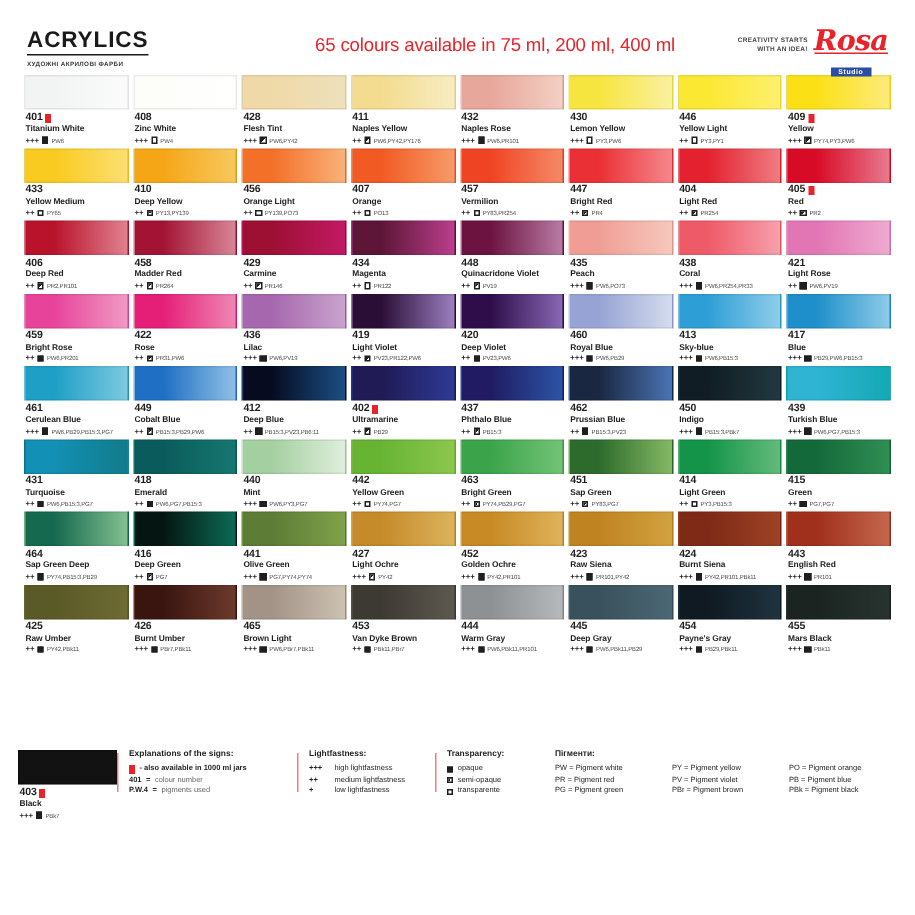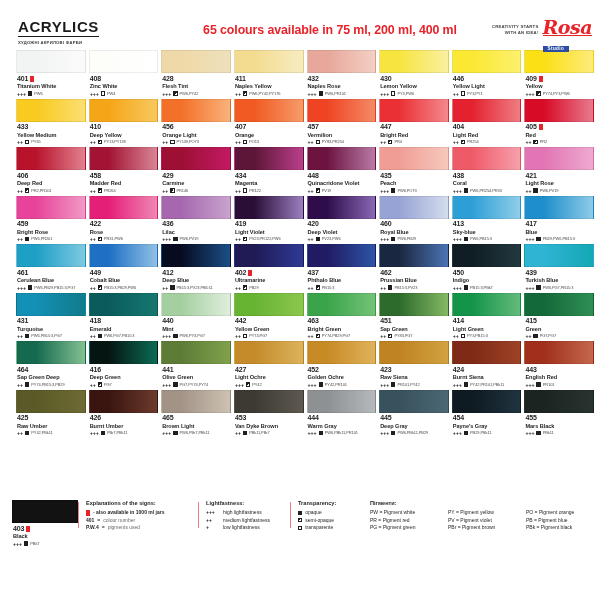--- a/index.html
+++ b/index.html
@@ -32,7 +32,7 @@
     margin-top: 2.5px; text-transform: uppercase; font-weight: bold;
   }
   .headline {
-    font-size: 12.4px; font-weight: bold; color: #e8232a;
+    font-size: 12.4px; font-weight: normal; color: #e8232a;
     letter-spacing: -0.1px;
     margin-top: 5px;
     flex: 1; text-align: center;

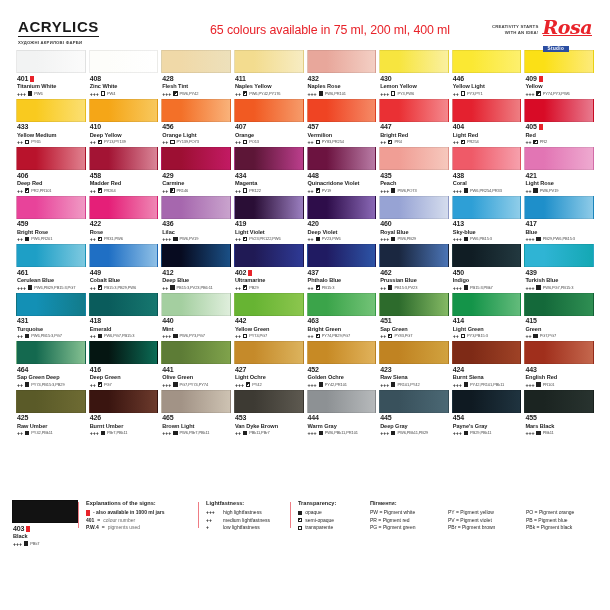--- a/index.html
+++ b/index.html
@@ -42,7 +42,7 @@
     font-size: 4.3px; font-weight: bold; color: #444; text-align: right;
     line-height: 1.35; margin-top: 6px; letter-spacing: .2px;
   }
-  .logo-mark { position: relative; text-align: left; }
+  .logo-mark { position: relative; text-align: center; }
   .logo-rosa {
     font-family: "DejaVu Serif", serif;
     font-style: italic; font-weight: bold;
▬▬▬
● **Task to complete**
Extract each line from the entries above that contains the string "logo".

● **Reply to the exercise**
-  .logo-mark { position: relative; text-align: left; }
+  .logo-mark { position: relative; text-align: center; }
   .logo-rosa {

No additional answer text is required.